## Input records
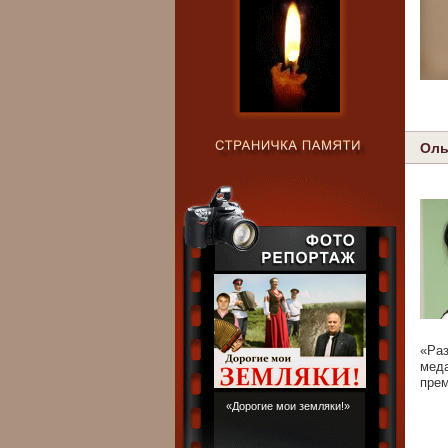
Оль
«Раз
мед
прем
«Дорогие мои земляки!»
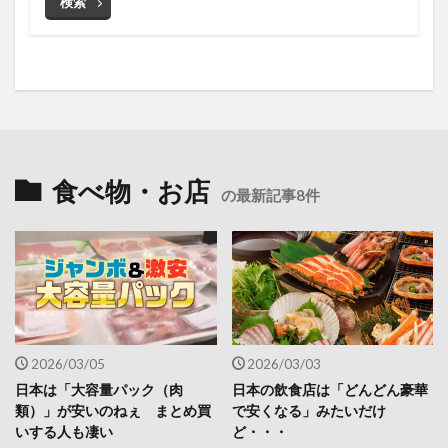
検索
食べ物・お店
の最新記事8件
2026/03/05
2026/03/03
日本は「大容量パック（肉
日本の飲食店は「どんどん豪華
類）」が安いのねぇ まとめ買
で安くなる」みたいだけ
いする人も凄い
ど・・・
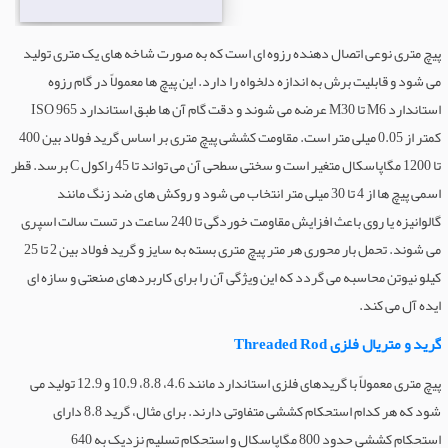
پیچ متری نوعی اتصال دهنده رزوه ای است که به صورت شاخه های یک متری تولید
می شود و قابلیت برش به اندازه دلخواه را دارد. این پیچ ها معمولاً در گام رزوه
استاندارد M6 تا M30 عرضه می شوند و دقت گام آن ها طبق استاندارد ISO 965
کمتر از 0.05 میلی متر است. مقاومت کششی پیچ متری بر اساس گرید فولاد بین 400
تا 1200 مگاپاسکال متغیر است و سختی سطحی آن می تواند تا 45 راکول C برسد. قطر
اسمی پیچ ها از 4 تا 30 میلی متر انتخاب می شود و روکش های ضد زنگ مانند
گالوانیزه یا روی باعث افزایش مقاومت خوردگی تا 240 ساعت در تست سالت اسپری
می شوند. تحمل بار محوری هر متر پیچ متری بسته به سایز و گرید فولاد بین 2 تا 25
کیلو نیوتن محاسبه می گردد که این ویژگی آن را برای کاربردهای صنعتی و سازه ای
ایده آل می کند.
گرید و متریال فلزی Threaded Rod
پیچ متری معمولاً با گریدهای فلزی استاندارد مانند 4.6، 8.8، 10.9 و 12.9 تولید می
شود که هر کدام استحکام کششی متفاوتی دارند. برای مثال، گرید 8.8 دارای
استحکام کششی حدود 800 مگاپاسکال و استحکام تسلیم نزدیک به 640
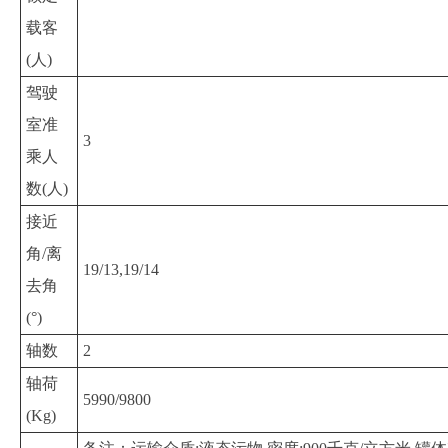
载客
(人)
驾驶
室准
3
乘人
数(人)
接近
角/离
19/13,19/14
去角
(°)
轴数
2
轴荷
5990/9800
(Kg)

## Work required
In the entries above, every line from the line with "日本の飲食店は「どんどん豪華" to the line with "پیچ متری معمولاً" is to be printed exactly, with both ends included and pictures excluded.

## Your response
日本の飲食店は「どんどん豪華
類）」が安いのねぇ まとめ買
で安くなる」みたいだけ
いする人も凄い
ど・・・
پیچ متری نوعی اتصال دهنده رزوه ای است که به صورت شاخه های یک متری تولید
می شود و قابلیت برش به اندازه دلخواه را دارد. این پیچ ها معمولاً در گام رزوه
استاندارد M6 تا M30 عرضه می شوند و دقت گام آن ها طبق استاندارد ISO 965
کمتر از 0.05 میلی متر است. مقاومت کششی پیچ متری بر اساس گرید فولاد بین 400
تا 1200 مگاپاسکال متغیر است و سختی سطحی آن می تواند تا 45 راکول C برسد. قطر
اسمی پیچ ها از 4 تا 30 میلی متر انتخاب می شود و روکش های ضد زنگ مانند
گالوانیزه یا روی باعث افزایش مقاومت خوردگی تا 240 ساعت در تست سالت اسپری
می شوند. تحمل بار محوری هر متر پیچ متری بسته به سایز و گرید فولاد بین 2 تا 25
کیلو نیوتن محاسبه می گردد که این ویژگی آن را برای کاربردهای صنعتی و سازه ای
ایده آل می کند.
گرید و متریال فلزی Threaded Rod
پیچ متری معمولاً با گریدهای فلزی استاندارد مانند 4.6، 8.8، 10.9 و 12.9 تولید می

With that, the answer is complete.